We cordially invite you to a CCAS Talk by Dr. Francisco J. Galarte:
Title: “Dolorous Gender”
Abstract: This lecture builds upon the work in Brown Transfiguration: Rethinking Race, Sex, Gender and Sexuality in Chicanx/Latinx Studies by proposing the affect of dolor as a conceptual framework for analyzing and theorizing the psycho-sexual affective registers of racialized femininities and masculinities. While demonstrating the connections between trans studies and Chicanx/Latinx studies, the talk focuses on the lives of trans feminine sex workers on the Juárez/El Paso Border before NAFTA and the dolorous imprints these women have left upon how we understand the region’s response to the HIV/AIDS crisis of the 1990s, via border policing, feminicide and urban renewal. The photographic work of Mexican artist Teresa Margolles provides a dolorous point of entry for excavating a history of trans-feminization on the border by both the US and Mexican nation states, as well as the extractive colonial imaginings of feminist researchers.
Biography: Francisco J. Galarte is an Associate Professor of American Studies and Women, Gender and Sexuality Studies, Director of the Feminist Research Institute at the University of New Mexico, and currently serves as the executive editor of the journal TSQ: Transgender Studies Quarterly (Duke Univ Press).
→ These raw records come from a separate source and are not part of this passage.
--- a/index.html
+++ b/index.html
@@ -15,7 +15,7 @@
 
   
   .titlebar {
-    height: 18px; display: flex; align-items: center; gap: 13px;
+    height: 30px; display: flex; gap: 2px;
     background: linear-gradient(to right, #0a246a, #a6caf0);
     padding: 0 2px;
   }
He is the author of Brown Trans Figurations: Rethinking Race, Gender and Sexuality in Chicanx/Latinx Studies (University of Texas Press, 2021), which was awarded the Allan Bray Memorial Book Prize, by the MLA GL/Q Caucus (2022), the John Leo and Dana Heller Award by the Popular Culture Association (2022), and the Book of the Year Award by the American Association of Hispanics in Higher Education (2022). Most recently, he has begun working on a second book project tentatively entitled, Dolorous Gender: The Problem of Chicanx/Latinx Femininities and Masculinities.